Michel, S., Bender, M., Ntarmos, N., Triantafillou, P., Weikum, G., & Zimmer, C. (2006). Discovering and Exploiting Keyword and Attribute-Value Co-occurrences to Improve P2P Routing Indices. In ACM 15th Conference on Information and Knowledge Management (CIKM2006) (pp. 172-181). New York, USA: ACM.


Cite as: https://hdl.handle.net/11858/00-001M-0000-000F-2293-1
Abstract
Peer-to-Peer (P2P) search requires intelligent decisions for {\em query routing}: selecting the best peers to which a given query, initiated at some peer, should be forwarded for retrieving additional search results. These decisions are based on statistical summaries for each peer, which are usually organized on a per-keyword basis and managed in a distributed directory of routing indices. Such architectures disregard the possible correlations among keywords.
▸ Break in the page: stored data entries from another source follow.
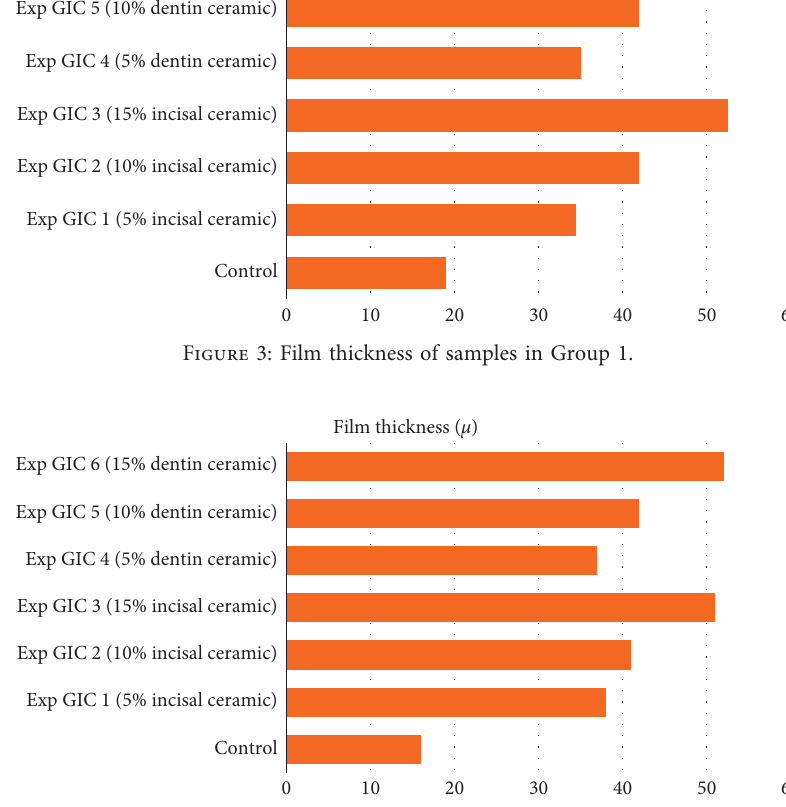
Figure 4: Film thickness of samples in Group 2.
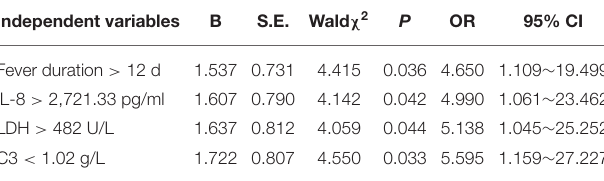
TABLE 2 | Risk factors for PB in children with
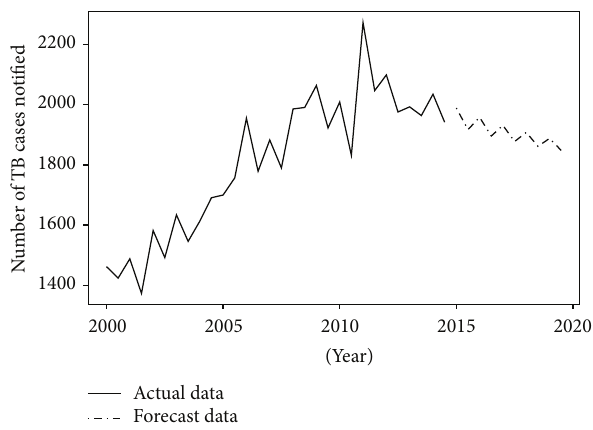
Figure 5: Trend of TB cases in Benin between 2000 and 2014 and forecasted number of TB cases from 2015 to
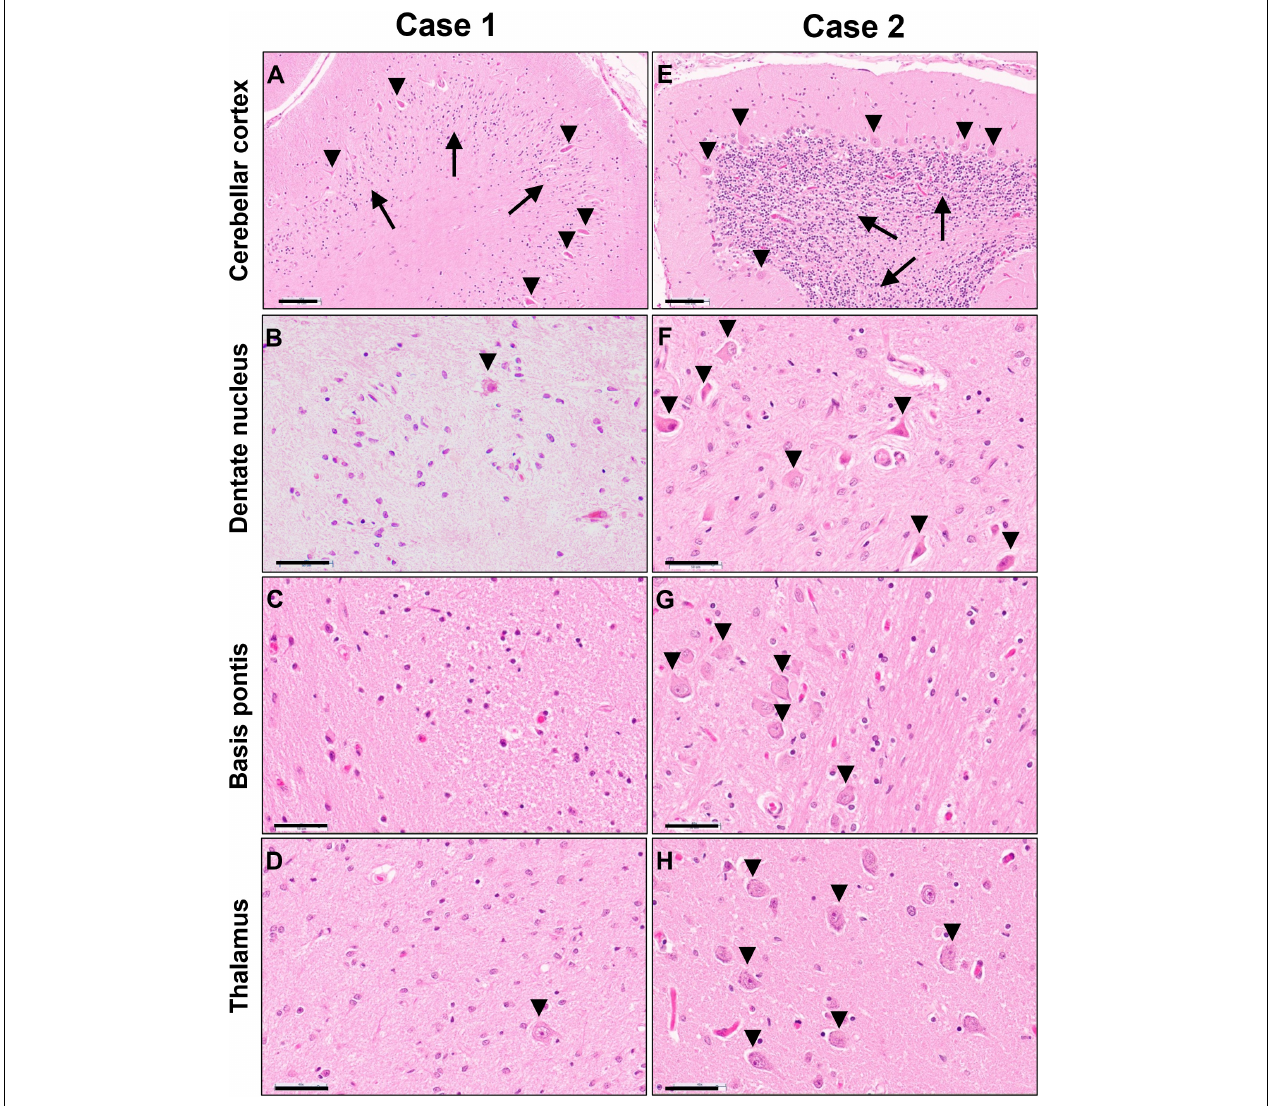
FIGURE 6 | Photomicrographs of H&E stained sections of cerebellar cortex (A,E) , cerebellar dentate nucleus (B,F) , basis pontis (C,G) and thalamus (D,H) of the untreated case 1 (left column) and transplanted case 2 (right column). Arrows in panels (A,E) indicate the granular cell layer and arrowheads point to Purkinje neurons. Arrowheads in panels (B,D,F,G,H) indicate neuronal cell nuclei, illustrating the severe neuronal loss in the untreated case. Scale bars are set to 100 µ m in panels (A,E) and to 50 µ m in all other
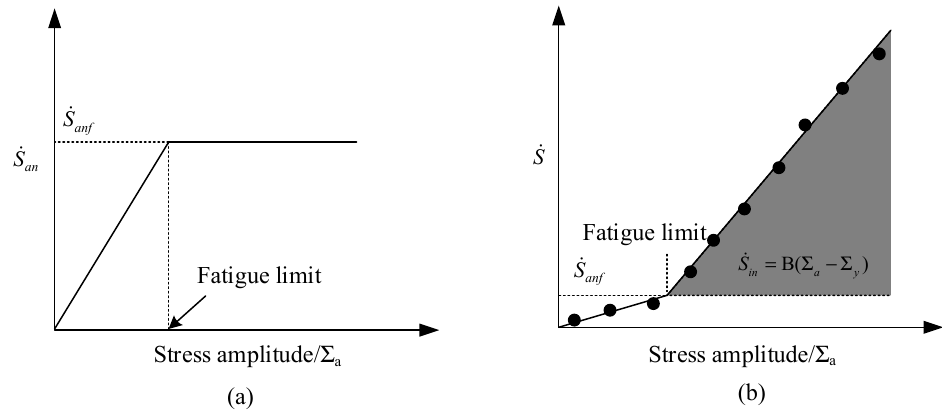
Figure 4. The entropy generation rate induced by inelasticity and anelasticity during HCF: ( a ) entropy production rate caused by anelasticity during HCF; ( b ) fatigue limit prediction model.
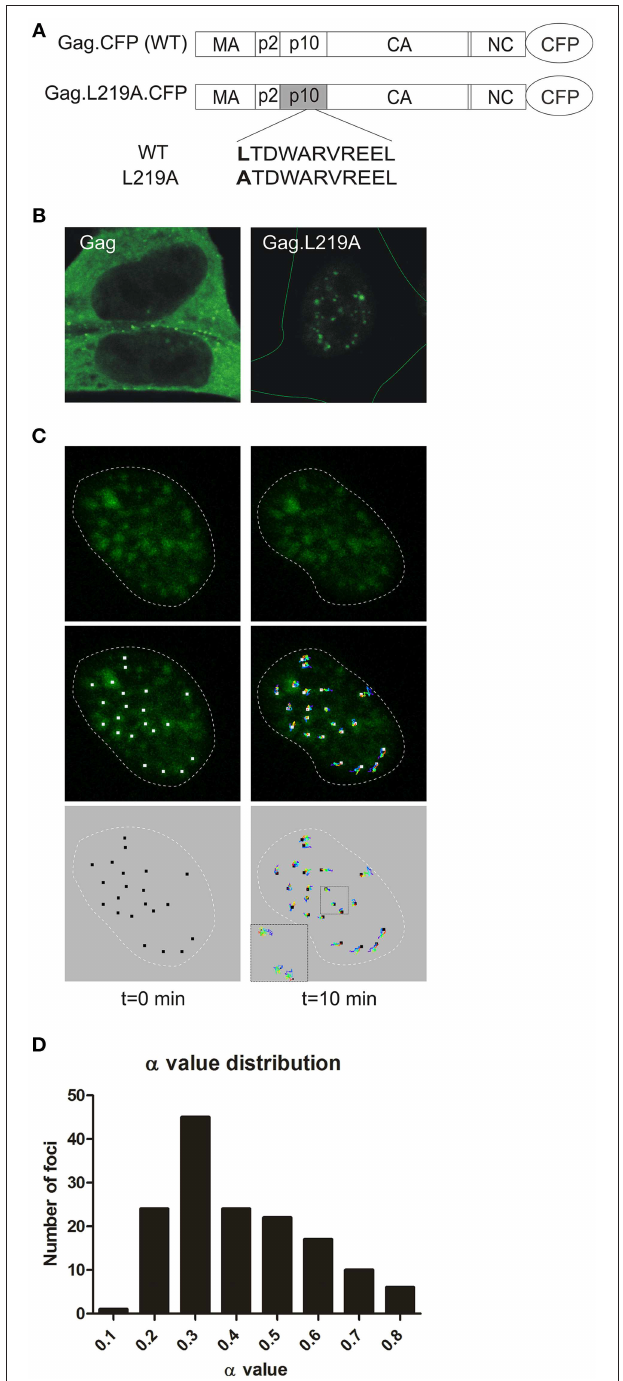
FIGURE 1 | Characterization of Gag.L219A nuclear foci. (A) Schematics of the CFP-tagged wild-type RSV Gag protein (top) and the Gag.L219A nuclear export mutant (bottom), with leucine 219 in the p10 domain mutated to alanine. (B) Confocal micrographs of fluorescent protein-tagged wild-type Gag (left panel) and Gag.L219A (right panel) in QT6 cells. On the right hand image, the entire cell is outlined with a thin green line. (C) QT6 cells expressing Gag.L219A-CFP were imaged using time-lapse 3D confocal microscopy. A series of single optical slices through the nucleus were captured every 8s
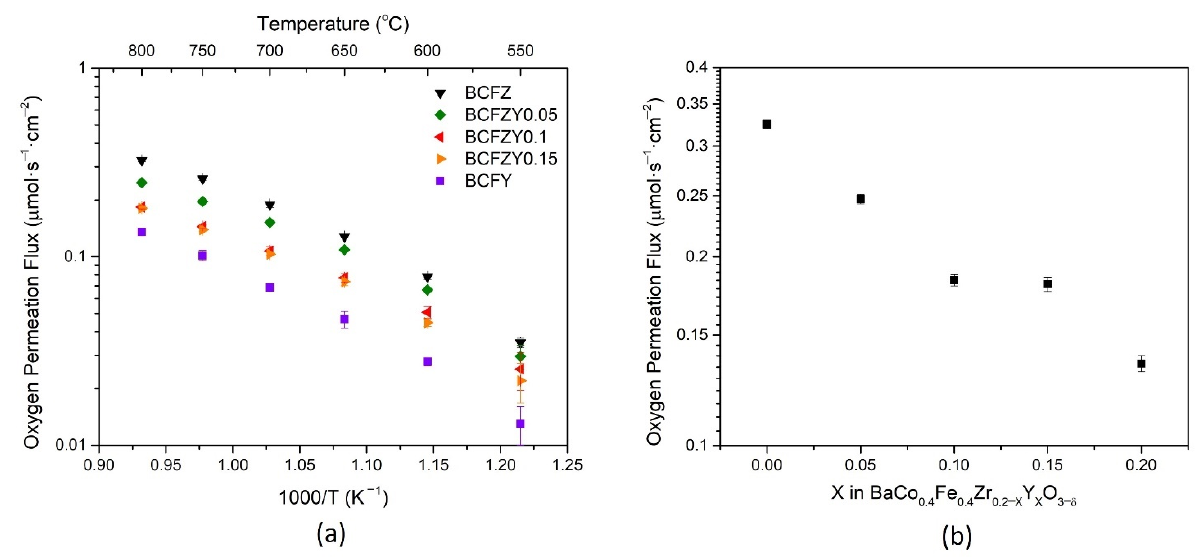
Figure 3. Oxygen permeation flux normalized for 1 mm BCFZY X pellets as a function of ( a ) temperature, and ( b ) Y stoichiometry at 800 °C.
Together with the coarse granularity of per-peer summaries, which are mandated for scalability, this limitation may lead to poor search result quality. This paper develops and evaluates two solutions to this problem, {\em sk-STAT} based on single-key statistics only, and {\em mk-STAT} based on additional multi-key statistics. For both cases, hash sketch synopses are used to compactly represent a peer's data items and are efficiently disseminated in the P2P network to form a decentralized directory. Experimental studies with Gnutella and Web data demonstrate the viability and the trade-offs of the approaches.